Tanja schnappte Mike am Ohr und flüsterte laut und vernehmlich: "Hast du vorhin nicht zugehört, was ich heute schon gemacht habe? Ich habe einen Erwachsenen niedergerungen! So eine halbe Portion wie dich verspeise ich zum Frühstück! Und mir macht es auch nichts aus, wenn ich noch ein paar künstliche Fingernägel verliere, da lass ichs drauf ankommen!"
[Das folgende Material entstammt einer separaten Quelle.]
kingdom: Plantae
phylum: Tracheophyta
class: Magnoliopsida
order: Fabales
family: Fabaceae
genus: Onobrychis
Das Gezeter und Gefluche ging weiter, als sie sich in Bewegung setzten. Katja verharrte kurz und starrte in den stahlblauen Himmel.
Nia. Wo war sie? Wie ging es ihr? Warum war sie so urplötzlich verschwunden? Wer war dafür verantwortlich?
Fragen über Fragen, die Katja auf der Seele brannten. Sie wollte ihre beste Freundin wiedersehen. Um jeden Preis. Der erste Schritt war getan worden, jetzt hieß es beständig weiterarbeiten und nicht aufgeben.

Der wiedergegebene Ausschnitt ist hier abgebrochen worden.